By the way, I think that studying is important, but its priority changes depending on the age, condition, and capabilities of the child. But more about that next time.

And if we add here the most popular intra-family difficulties:
- conflicts between parents and the inability to cope with them. Unfortunately or fortunately, the inability to conflict (enter into conflict, be there and exit from it) directly affects the family atmosphere, and therefore the child. The child feels the tension between the parents and naturally wants it to be gone. Then he either solves the problem for the adults, influences the situation by drawing attention to himself (including through self-harm), or distances himself from the parents, from the problem, from his feelings, so that they do not cause discomfort.

- parents' failure to accept the fact that the child is growing up and becoming less and less dependent on them step by step. And, as a consequence, the number of rules, prohibitions, and restrictions increases. Adults, out of their anxiety, begin to look for working "levers of influence" and "tools", and life has not yet come up with anything better than trusting relationships and respect.

- difficult relationships between brothers/sisters

- inability to withstand each other's anger, prohibition for the child to express it (it is forbidden to raise the voice at adults, it is forbidden to contradict adults, it is forbidden to show dissatisfaction or resentment towards adults, it is forbidden to say rude, even non-obscene, words in the presence of adults, such as "nafig", "pofi", "fuck it", etc.). The child will most likely direct suppressed and forbidden feelings at himself. And then all the anger and resentment that should fly towards the parents (or at someone else) can fall on his own body as cuts, burns, bruises. By the way, self-harm is not only cuts and bruises. But more on that next time.

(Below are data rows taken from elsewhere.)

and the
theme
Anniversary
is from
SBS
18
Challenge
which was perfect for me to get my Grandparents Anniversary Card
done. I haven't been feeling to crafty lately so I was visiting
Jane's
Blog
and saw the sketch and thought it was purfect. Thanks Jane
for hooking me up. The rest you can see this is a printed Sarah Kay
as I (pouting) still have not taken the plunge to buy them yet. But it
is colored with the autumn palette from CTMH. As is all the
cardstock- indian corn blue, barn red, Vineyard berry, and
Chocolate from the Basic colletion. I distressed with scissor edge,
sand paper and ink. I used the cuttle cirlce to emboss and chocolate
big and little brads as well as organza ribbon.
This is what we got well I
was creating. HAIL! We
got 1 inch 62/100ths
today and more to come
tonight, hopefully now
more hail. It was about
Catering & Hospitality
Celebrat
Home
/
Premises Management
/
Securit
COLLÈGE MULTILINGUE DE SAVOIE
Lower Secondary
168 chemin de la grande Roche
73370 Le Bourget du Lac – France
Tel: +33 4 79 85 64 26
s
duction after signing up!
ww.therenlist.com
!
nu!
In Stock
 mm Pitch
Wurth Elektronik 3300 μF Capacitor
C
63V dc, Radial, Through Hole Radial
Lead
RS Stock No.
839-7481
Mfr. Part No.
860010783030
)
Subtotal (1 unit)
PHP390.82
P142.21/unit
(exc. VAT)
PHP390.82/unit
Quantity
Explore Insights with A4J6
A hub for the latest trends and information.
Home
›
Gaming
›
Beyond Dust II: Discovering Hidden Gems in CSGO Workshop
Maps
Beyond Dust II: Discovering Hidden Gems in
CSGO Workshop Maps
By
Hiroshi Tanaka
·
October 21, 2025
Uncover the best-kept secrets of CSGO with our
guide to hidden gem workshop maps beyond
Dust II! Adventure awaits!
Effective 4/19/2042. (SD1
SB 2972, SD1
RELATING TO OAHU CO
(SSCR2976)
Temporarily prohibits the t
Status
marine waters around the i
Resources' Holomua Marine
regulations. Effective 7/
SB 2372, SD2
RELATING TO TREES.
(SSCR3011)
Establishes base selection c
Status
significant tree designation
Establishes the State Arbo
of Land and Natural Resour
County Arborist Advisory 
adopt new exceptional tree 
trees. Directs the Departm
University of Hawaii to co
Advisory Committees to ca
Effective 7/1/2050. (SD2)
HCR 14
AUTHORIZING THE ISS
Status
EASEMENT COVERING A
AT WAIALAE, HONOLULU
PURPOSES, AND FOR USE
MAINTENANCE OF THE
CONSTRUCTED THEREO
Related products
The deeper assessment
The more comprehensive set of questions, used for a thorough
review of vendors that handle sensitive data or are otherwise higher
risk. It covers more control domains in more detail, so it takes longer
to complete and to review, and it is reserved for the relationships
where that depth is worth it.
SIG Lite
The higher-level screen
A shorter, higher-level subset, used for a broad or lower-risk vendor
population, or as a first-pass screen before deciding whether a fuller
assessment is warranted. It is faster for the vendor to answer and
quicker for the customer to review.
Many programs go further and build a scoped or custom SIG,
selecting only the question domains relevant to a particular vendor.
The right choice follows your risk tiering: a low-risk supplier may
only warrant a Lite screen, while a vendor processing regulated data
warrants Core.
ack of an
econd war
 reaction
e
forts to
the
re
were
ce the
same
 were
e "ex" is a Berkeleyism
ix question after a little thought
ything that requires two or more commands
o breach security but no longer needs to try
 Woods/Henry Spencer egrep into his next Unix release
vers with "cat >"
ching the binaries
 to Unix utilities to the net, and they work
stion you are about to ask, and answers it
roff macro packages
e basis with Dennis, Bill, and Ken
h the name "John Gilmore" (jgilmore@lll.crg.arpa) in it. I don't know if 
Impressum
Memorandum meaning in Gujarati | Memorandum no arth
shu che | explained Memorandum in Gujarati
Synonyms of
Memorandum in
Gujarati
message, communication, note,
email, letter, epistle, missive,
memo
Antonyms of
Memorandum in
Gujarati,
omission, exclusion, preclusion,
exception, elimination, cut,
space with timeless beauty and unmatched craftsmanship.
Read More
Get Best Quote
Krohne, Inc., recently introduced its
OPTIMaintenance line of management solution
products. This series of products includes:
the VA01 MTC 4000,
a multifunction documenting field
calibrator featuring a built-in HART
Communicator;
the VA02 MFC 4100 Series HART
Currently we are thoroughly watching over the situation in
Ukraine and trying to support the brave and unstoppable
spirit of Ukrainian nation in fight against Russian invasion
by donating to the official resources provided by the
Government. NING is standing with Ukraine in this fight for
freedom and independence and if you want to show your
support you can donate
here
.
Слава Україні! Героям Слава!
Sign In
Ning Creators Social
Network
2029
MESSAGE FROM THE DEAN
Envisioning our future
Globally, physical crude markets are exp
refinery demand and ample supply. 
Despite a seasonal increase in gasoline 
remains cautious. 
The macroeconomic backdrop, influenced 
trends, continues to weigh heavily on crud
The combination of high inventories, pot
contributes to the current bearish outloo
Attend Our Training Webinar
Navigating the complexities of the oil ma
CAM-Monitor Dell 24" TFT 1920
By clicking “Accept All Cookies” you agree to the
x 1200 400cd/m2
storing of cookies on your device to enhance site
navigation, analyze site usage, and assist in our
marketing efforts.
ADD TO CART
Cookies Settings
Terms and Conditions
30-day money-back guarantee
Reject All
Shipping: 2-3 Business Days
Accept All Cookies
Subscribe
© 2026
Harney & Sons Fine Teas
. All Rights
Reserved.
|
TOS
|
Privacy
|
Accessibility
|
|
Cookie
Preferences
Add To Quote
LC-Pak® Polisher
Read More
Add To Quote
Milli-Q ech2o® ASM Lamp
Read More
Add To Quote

- one of the parents suffers from depression

and many, many other intra-family difficulties.

But we must not forget that 12 years is a period when social relations and one's position among peers become very important. Well, and friendship in general, to put it simply. It's great when at 10, and at 12, and at 18 (and at 35 and at 68!) there are cool and reliable friends with whom you can walk on the street and chat on Telegram. But if there are difficulties with them or the parents don't like those who are there (possibly quite justifiably) - that's another reason for fatigue, anxiety, unlived anger or resentment.
When “parents don’t understand,” and then there’s tension with friends – can you imagine the level of loneliness in a child? I guess you can. And I can. We’ve all been there, in this feeling. Whether as a teenager, a child, or an adult. We’re all familiar with this feeling and it’s hard to live through at any age.

Plus, the change of season is coming, and autumn and spring, as we know, are always distinguished by their instability and affect many people in the same way.

In short, dear parents of teenagers! They really can have many good reasons to be tired, not want to get up in the morning, not do their homework.
Damn, being a healthy, strong adult, you have to spend a lot of energy to get yourself ready to do tasks you don’t like.
How do you, adults, by the way, usually motivate yourselves? With punishments, fines and self-insults? Or gifts and persuasion? How do you support yourself when things are difficult? What helps better? The answers to these questions can help you understand what other ways there are to support your teenager when he feels bad and has a hard time.

Well, and the last important point: if you notice depressive symptoms in your child, traces of self-harm, or maybe the child even shared that he has a desire to die and thought about ways (it is of great value if he himself wanted to share this with you!) - please seek help from two people - a psychiatrist and a psychologist.
A psychiatrist will confirm or deny depression, and select medication support if necessary. It is better to be safe than sorry. The consequences of not wanting to admit that a child is really ill can be very sad. Statistics on suicide among teenagers are high, unfortunately.
And the psychologist will accompany the child and his parents on the path to understanding how this situation arose, why it is needed and how to get out of it.